# TO DO:
I would like the lines below, from the one with "right elbow: (521, 854)" through the one with "right hip: (684, 764)", copied exactly and without any pictures.

[Joint position lists]
════════
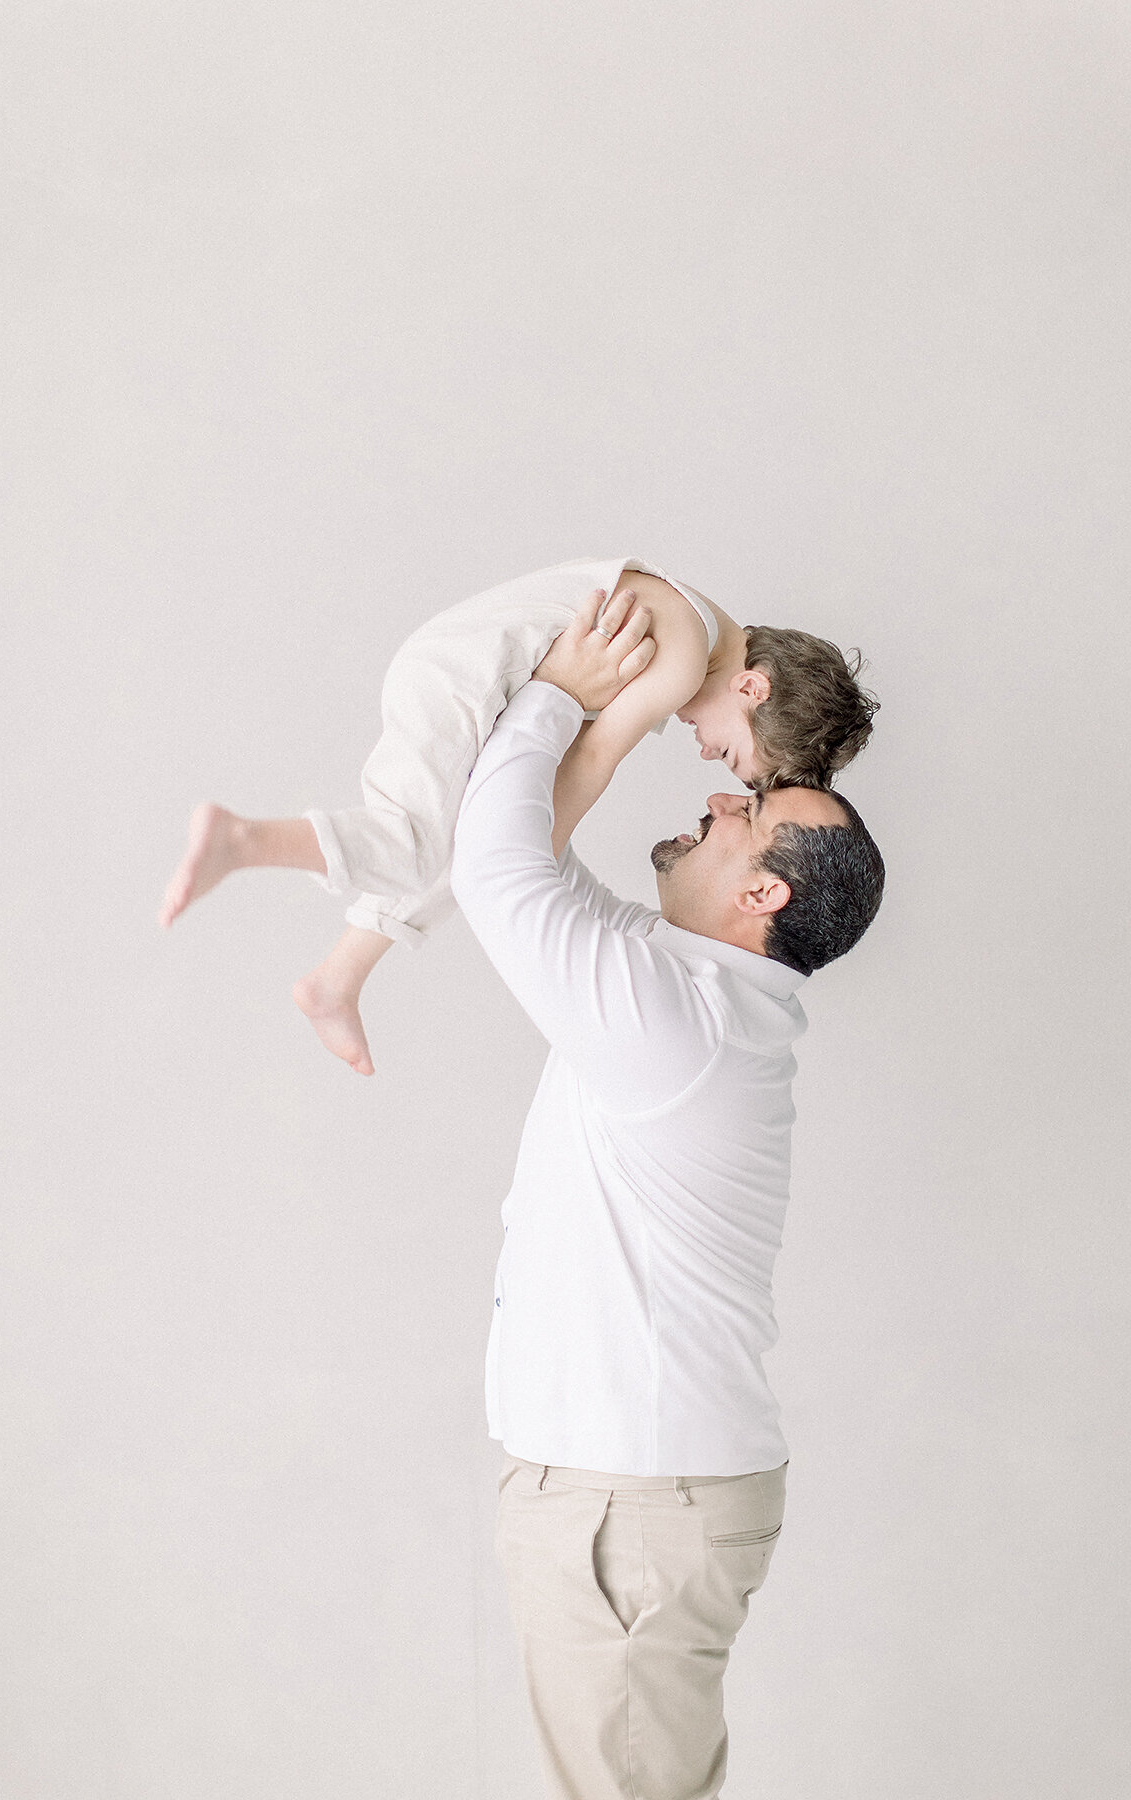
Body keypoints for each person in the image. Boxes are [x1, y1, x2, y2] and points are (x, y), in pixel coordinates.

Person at [448, 598, 885, 1800]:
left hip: (628, 1505)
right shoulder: (681, 989)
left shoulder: (674, 1020)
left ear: (766, 900)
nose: (724, 800)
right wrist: (612, 705)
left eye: (752, 816)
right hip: (633, 1497)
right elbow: (521, 854)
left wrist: (566, 693)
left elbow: (491, 870)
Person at [158, 557, 877, 1074]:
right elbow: (592, 761)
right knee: (418, 849)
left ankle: (335, 980)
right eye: (732, 757)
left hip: (471, 680)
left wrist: (513, 843)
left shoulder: (699, 624)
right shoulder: (685, 658)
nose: (707, 758)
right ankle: (243, 840)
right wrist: (526, 849)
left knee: (441, 848)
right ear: (752, 686)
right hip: (461, 683)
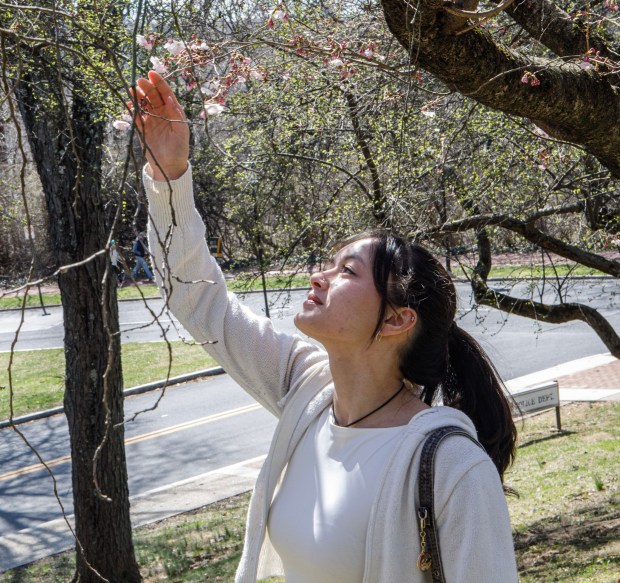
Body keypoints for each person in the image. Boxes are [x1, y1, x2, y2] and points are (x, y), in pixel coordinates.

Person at [134, 70, 519, 582]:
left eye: (347, 271)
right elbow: (197, 300)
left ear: (397, 319)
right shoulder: (308, 393)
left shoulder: (453, 468)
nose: (319, 276)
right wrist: (170, 178)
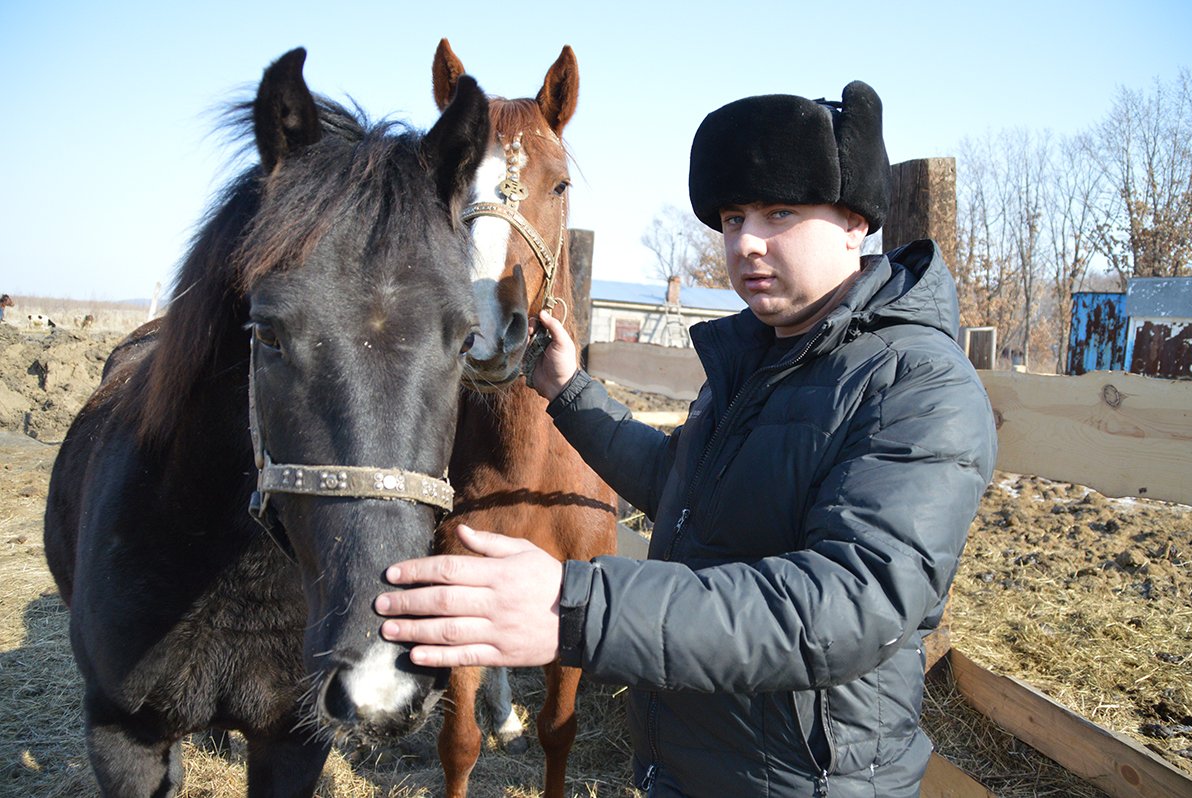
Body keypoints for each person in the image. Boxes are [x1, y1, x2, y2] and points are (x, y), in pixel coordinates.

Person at [375, 81, 998, 797]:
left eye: (781, 213)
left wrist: (575, 608)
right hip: (684, 764)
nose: (748, 244)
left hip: (804, 782)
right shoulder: (761, 358)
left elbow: (847, 605)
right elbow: (688, 485)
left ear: (855, 223)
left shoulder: (919, 388)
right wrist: (568, 393)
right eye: (734, 218)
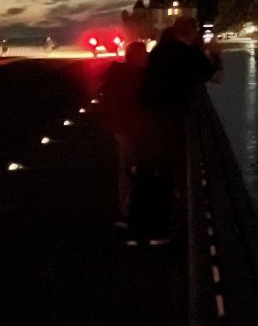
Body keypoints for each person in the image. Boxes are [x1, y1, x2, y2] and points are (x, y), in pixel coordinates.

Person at [131, 16, 222, 246]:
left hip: (144, 119)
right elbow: (218, 77)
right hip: (170, 120)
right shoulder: (191, 55)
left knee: (145, 174)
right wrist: (216, 54)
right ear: (192, 33)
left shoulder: (159, 52)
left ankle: (136, 231)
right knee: (165, 176)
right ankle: (159, 233)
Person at [95, 41, 150, 226]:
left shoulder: (117, 73)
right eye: (144, 55)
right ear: (136, 57)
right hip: (128, 127)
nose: (147, 58)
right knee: (130, 166)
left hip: (120, 127)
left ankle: (128, 208)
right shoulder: (137, 76)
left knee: (128, 166)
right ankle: (128, 210)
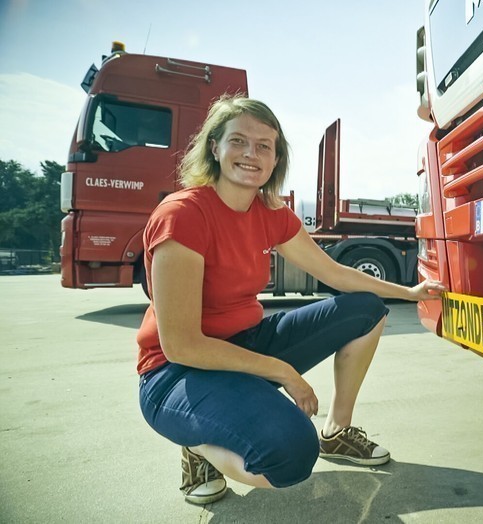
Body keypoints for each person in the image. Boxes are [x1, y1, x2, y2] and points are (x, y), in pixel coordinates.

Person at [136, 94, 444, 504]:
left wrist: (408, 292)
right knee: (291, 456)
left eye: (264, 145)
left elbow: (334, 273)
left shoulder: (271, 213)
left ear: (276, 157)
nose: (251, 153)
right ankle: (198, 444)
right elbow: (182, 345)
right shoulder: (183, 215)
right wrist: (283, 372)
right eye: (238, 141)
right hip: (177, 373)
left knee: (367, 309)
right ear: (214, 147)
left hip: (246, 344)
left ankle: (337, 432)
════════
# ANSWER BOX:
right elbow: (521, 854)
left wrist: (566, 693)
left elbow: (491, 870)
Person at [158, 557, 877, 1074]:
right elbow: (592, 761)
right knee: (418, 849)
left ankle: (335, 980)
right eye: (732, 757)
left hip: (471, 680)
left wrist: (513, 843)
left shoulder: (699, 624)
right shoulder: (685, 658)
nose: (707, 758)
right ankle: (243, 840)
right wrist: (526, 849)
left knee: (441, 848)
right ear: (752, 686)
right hip: (461, 683)
Body keypoints for each person in the image. Boxes are [x1, y1, x2, y2] and points are (x, y), in pixel coordinates.

Person at [134, 70, 519, 582]:
left eye: (347, 271)
right elbow: (197, 300)
left ear: (397, 319)
right shoulder: (308, 393)
left shoulder: (453, 468)
nose: (319, 276)
right wrist: (170, 178)
Body keypoints for each person in the image. Boxes are [x1, y1, x2, y2] and points are (x, y), in pixel coordinates.

Person at [375, 81, 998, 797]:
left eye: (781, 213)
left wrist: (575, 608)
right hip: (684, 764)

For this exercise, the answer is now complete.